When roast is done cooking, carefully transfer roast to a warm serving platter. It is advised to have someone to assist with this - place a spatula under the middle of the roast to help hold the stuffing in. Tent with aluminum foil and let roast stand 15 minutes before serving and carving (meat temperature will rise 5 to 10 degrees after it is removed from the oven). Before serving, pour off the fat juices from the pan
As the whole Crown of Roast makes a beautiful presentation, present your Crown of Roast to your guests before cutting.
Carving the roast: Remove the Fruit Stuffing to a serving bowl before cutting the pork. Using a long, sharp knife, cut the roast into 1-rib servings. Each serving will yield a bone with a nice wedge of meat attached to it, and a "filet" from each rib. Allow about 3/4 pound to 1 pound per person, or approximately one bone per person. You may notice that the slices look like pork rib chops. Guess what - That's precisely what they are - only better!

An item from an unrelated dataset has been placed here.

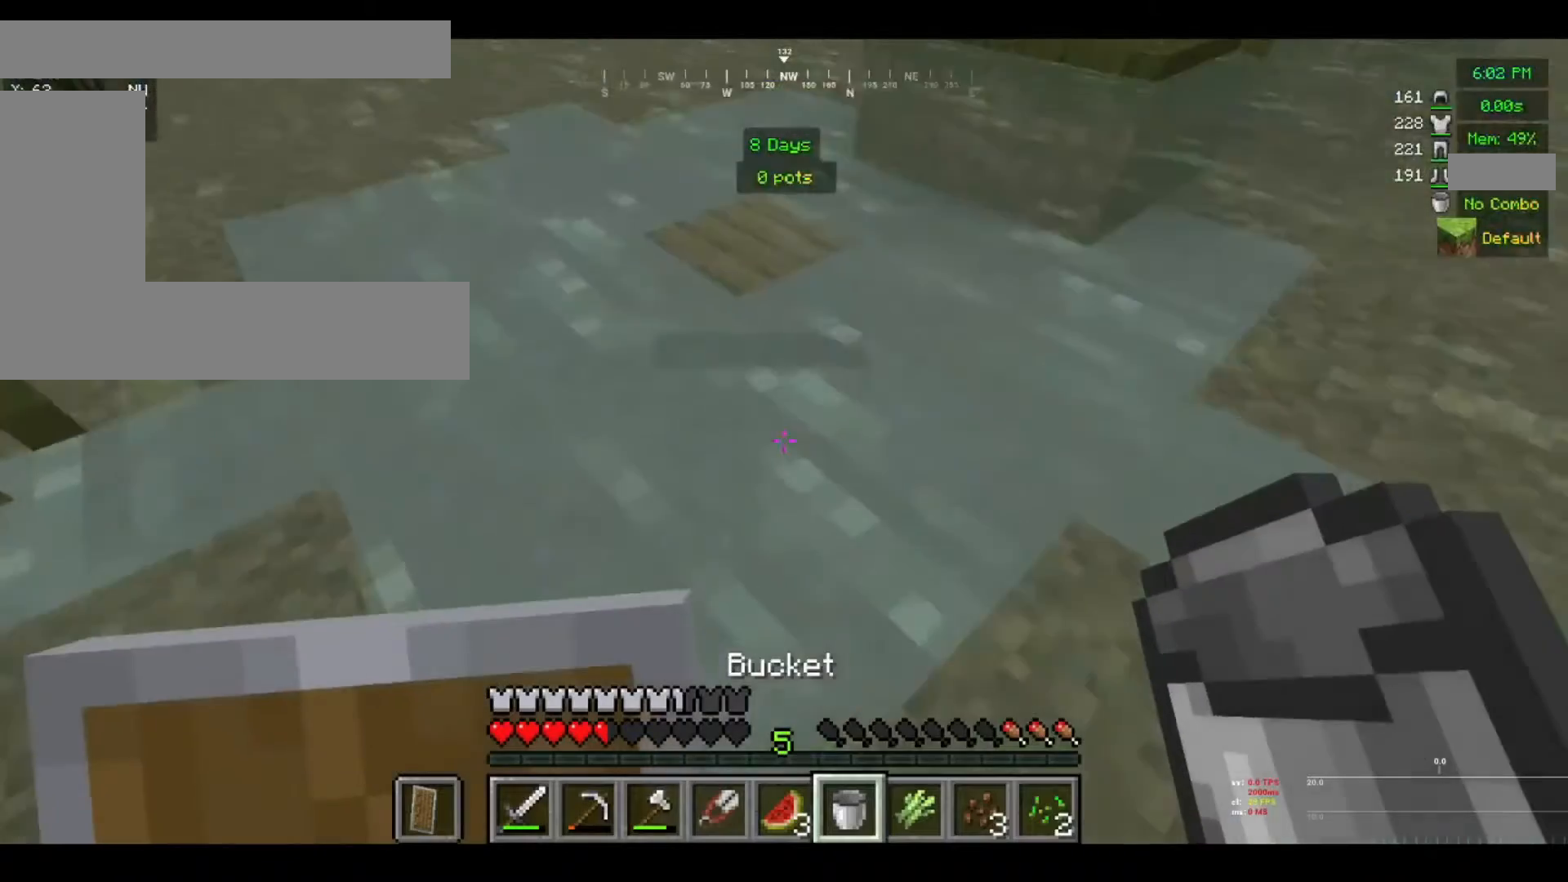
{"keys": ["w"], "mouse": [], "events": []}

Serve with a spoonful of the Fruit Stuffing.
Serves 10 to 12 people.
Fruit Stuffing Recipe:
1 cup butter
2 large onions, chopped
20 slices bread, cut into cubes
1 cup dried apricots
1 cup dried prunes
6 apples, peeled, cored, and chopped into medium-sized cubes
Salt to taste
1 teaspoon ground nutmeg
1 teaspoon ground cinnamon
1/2 teaspoon ground cloves
In a large pan over medium heat, melt the butter. When it is bubbling, add onions and allow to cook until they are soft, but not brown. Add bread cubes; stirring until mixed. Remove from heat and set aside.
In a large saucepan over medium heat, parboil apricots and prunes in water for about 4 minutes. Remove from heat and drain; cut into small pieces. Add these to the prepared bread mixture. Add apples, stirring to mix thoroughly . Add salt, nutmeg, cinnamon, and cloves. (If the mixture feels dry and has not melded well, add a little water, wine, or bouillon.)